LIVE REVIEW: Austin City Limits Music Festival – Day 1
Day 1 of the 10th Annual Austin City Limits Music Festival may have started late for me but it was anything but short. Taking the main stage at 4:30 was OutKast’s crunker half, Big Boi.
The last time I tried to see Big Boi was at Outside Lands, where he ended up not even performing at all. Needless to say, I wasn’t expecting much when he took the stage but felt almost vindicated by the time he left. Running through the biggest hits from OutKast as well as new songs from his solo debut, Sir Lucious Left Foot: The Son of Chico Dusty, Big Boi was deft in his rhymes and quick with his feet, working the stage to the its absolute limits.
I managed to stop by Cold War Kids’ set at the Honda Stage and catch a few songs, including their big hit, “Hang Me Out To Dry.” The sound was impressive, given how near other stages were. As soon as you crossed a little bit past the beer vendors, all noise from the nearby Austin Ventures Stage became muffled as the Kids grooved through the late afternoon heat. Foster the People was next for me at the Google+ Stage.
It could’ve been the sheer amount of people, movement, and talking but the Google+ Stage seemed to stay relatively quiet until the blinding Bright Lights took the stage.

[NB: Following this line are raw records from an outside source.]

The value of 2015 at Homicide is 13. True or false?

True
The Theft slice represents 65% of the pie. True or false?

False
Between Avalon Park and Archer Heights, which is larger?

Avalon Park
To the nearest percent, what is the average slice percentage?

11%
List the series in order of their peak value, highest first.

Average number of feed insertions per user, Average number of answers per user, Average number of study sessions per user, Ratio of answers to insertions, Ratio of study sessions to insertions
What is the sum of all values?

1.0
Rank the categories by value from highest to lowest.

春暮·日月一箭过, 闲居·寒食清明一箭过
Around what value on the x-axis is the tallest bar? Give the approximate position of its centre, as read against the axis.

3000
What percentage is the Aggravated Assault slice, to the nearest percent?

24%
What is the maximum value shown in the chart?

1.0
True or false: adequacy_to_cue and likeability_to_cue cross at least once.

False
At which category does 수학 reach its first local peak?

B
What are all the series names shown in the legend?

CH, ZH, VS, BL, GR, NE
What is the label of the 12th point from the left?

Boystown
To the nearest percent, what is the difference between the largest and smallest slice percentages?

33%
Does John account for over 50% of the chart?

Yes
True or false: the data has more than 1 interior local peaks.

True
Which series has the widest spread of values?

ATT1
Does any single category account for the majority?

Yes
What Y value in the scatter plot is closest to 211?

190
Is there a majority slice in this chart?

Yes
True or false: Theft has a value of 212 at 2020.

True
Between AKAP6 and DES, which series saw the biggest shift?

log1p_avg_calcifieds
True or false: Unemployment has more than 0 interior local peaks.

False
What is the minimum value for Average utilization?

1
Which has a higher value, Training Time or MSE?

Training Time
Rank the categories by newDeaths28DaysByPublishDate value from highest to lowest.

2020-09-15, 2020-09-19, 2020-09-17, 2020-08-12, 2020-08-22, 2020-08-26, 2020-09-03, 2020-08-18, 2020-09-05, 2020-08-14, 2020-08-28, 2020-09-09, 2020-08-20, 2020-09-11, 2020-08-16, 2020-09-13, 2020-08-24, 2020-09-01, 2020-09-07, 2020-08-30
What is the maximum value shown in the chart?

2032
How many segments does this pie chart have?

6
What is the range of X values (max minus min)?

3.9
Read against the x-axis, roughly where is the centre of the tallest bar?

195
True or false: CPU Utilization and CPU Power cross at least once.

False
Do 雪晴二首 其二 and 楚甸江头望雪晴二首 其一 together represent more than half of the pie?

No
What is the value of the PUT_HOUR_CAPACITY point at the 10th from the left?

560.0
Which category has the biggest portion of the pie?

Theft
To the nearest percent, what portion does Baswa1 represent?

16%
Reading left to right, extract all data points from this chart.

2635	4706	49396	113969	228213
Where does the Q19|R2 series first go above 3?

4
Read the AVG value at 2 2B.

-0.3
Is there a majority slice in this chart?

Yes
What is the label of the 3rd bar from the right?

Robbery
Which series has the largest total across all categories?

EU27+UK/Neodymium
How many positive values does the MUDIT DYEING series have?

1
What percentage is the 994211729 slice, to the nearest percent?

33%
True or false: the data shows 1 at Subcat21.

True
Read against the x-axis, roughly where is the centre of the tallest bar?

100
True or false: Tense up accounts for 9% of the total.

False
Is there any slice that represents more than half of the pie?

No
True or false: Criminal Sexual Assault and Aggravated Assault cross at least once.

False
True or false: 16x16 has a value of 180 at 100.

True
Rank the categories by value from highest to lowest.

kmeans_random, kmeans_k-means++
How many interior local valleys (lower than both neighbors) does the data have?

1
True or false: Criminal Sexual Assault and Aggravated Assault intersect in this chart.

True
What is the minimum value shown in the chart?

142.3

Foster the People played well and even adapted some of the slowed-down grooves of The Hood Internet’s mash-up as they played “Pumped Up Kicks”, but many festivalgoers probably weren’t attentive enough to hear it.
A stage that really had the right idea on setup was the Vista Equity Stage. Covered by a tent, yet still very cool, the setting was perfect for the soulful Charles Bradley. The Screaming Eagle of Soul and his band played a masterful set, covering Neil Young’s “Heart of Gold” as well as hits from his debut, No Time For Dreaming. His James Brown medley was hot; as Bradley gyrated and danced, the audience took his cue and also boogied.
That kind of funk shares its roots in what Nas and Damian Marley were playing at the main stage. As the sun was setting, the duo rapped and grooved through an effortless reggae set. With the cover to Distant Relatives as the backdrop, the duo mixed hip-hop and reggae in an effortless flow of words and rhythm.
I finally had my first meal at ACL from Wahoo’s Fish Tacos. Despite the ridiculous name, the blackened fish tacos I had and the chicken taquitos (with queso) were pretty good! Then it was back to the Vista Equity Stage for the legendary Mavis Staples.
As Mavis says, she and her family have been in the business for over sixty years; they’ve helped inspire artists and change the very foundation of music. Staples shows no sign of stopping either, powering through a wide variety of material and ending her set with the Staples Sisters hit, “I’ll Take You There.”
The night soon took me to the main stage for the main event, Kanye West. I know he’s an asshole; hell, he does too, as he led us in a toast to them at the end of his set but damn, does he put on a good show.
Complete with Grecian backdrop and an army of dancers, Yeezy cycled through three acts, sprinkling past hits with new material, including the epic “Runaway.” By the time his set ended, he’d gone over, started “All of the Lights” over once, thanked his entire stage crew and still tried to “talk his shit.”
Leaving ACL, I headed straight to La Zona Rosa for the first aftershow of the fest. Chiddy Bang got the crowd dancing with songs like “Here We Go” from their Preview EP. The duo was tight, with drummer Noah Beresin legitimately announcing songs and repping the artist who’ve helped Chiddy Bang take off from their college years at Drexel.
The night ended with a spectacular set from Skrillex, including massive amounts of strobe and just as many pool inflatables to throw around. Fans could be seen carrying beach balls and pool floats after the show as souvenirs of a great first day.